Aim of the exercise: Set down exactly, from the records below, the line with "6th edition): IB" through the line with "Diagnosis: Lymphoepithelial carcinoma.", and nothing else.

[Stored data entries]

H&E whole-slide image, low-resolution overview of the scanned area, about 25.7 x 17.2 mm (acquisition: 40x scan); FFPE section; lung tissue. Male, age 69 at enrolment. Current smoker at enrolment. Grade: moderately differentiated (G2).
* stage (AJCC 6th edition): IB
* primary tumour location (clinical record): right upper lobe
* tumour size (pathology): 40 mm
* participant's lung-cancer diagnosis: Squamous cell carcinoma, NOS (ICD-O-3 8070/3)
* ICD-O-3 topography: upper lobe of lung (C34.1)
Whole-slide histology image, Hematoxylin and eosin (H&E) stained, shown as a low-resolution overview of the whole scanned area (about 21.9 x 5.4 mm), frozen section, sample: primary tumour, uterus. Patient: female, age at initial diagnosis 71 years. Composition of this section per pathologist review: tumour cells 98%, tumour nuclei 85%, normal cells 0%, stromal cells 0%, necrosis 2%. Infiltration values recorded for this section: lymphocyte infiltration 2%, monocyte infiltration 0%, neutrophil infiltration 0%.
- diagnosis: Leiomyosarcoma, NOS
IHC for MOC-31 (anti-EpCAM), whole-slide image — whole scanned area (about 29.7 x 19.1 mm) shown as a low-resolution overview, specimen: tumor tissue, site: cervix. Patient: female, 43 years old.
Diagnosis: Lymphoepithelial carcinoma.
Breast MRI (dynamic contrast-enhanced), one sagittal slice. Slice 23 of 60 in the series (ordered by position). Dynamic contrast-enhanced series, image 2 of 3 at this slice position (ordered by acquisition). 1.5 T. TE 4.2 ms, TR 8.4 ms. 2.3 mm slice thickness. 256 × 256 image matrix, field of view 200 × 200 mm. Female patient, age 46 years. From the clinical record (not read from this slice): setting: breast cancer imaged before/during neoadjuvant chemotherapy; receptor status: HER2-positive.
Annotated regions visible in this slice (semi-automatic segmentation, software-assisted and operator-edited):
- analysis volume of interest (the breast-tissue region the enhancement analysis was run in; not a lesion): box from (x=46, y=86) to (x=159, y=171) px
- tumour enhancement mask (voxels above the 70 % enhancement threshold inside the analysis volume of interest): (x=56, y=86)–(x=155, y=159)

Exercise response:
* stage (AJCC 6th edition): IB
* primary tumour location (clinical record): right upper lobe
* tumour size (pathology): 40 mm
* participant's lung-cancer diagnosis: Squamous cell carcinoma, NOS (ICD-O-3 8070/3)
* ICD-O-3 topography: upper lobe of lung (C34.1)
Whole-slide histology image, Hematoxylin and eosin (H&E) stained, shown as a low-resolution overview of the whole scanned area (about 21.9 x 5.4 mm), frozen section, sample: primary tumour, uterus. Patient: female, age at initial diagnosis 71 years. Composition of this section per pathologist review: tumour cells 98%, tumour nuclei 85%, normal cells 0%, stromal cells 0%, necrosis 2%. Infiltration values recorded for this section: lymphocyte infiltration 2%, monocyte infiltration 0%, neutrophil infiltration 0%.
- diagnosis: Leiomyosarcoma, NOS
IHC for MOC-31 (anti-EpCAM), whole-slide image — whole scanned area (about 29.7 x 19.1 mm) shown as a low-resolution overview, specimen: tumor tissue, site: cervix. Patient: female, 43 years old.
Diagnosis: Lymphoepithelial carcinoma.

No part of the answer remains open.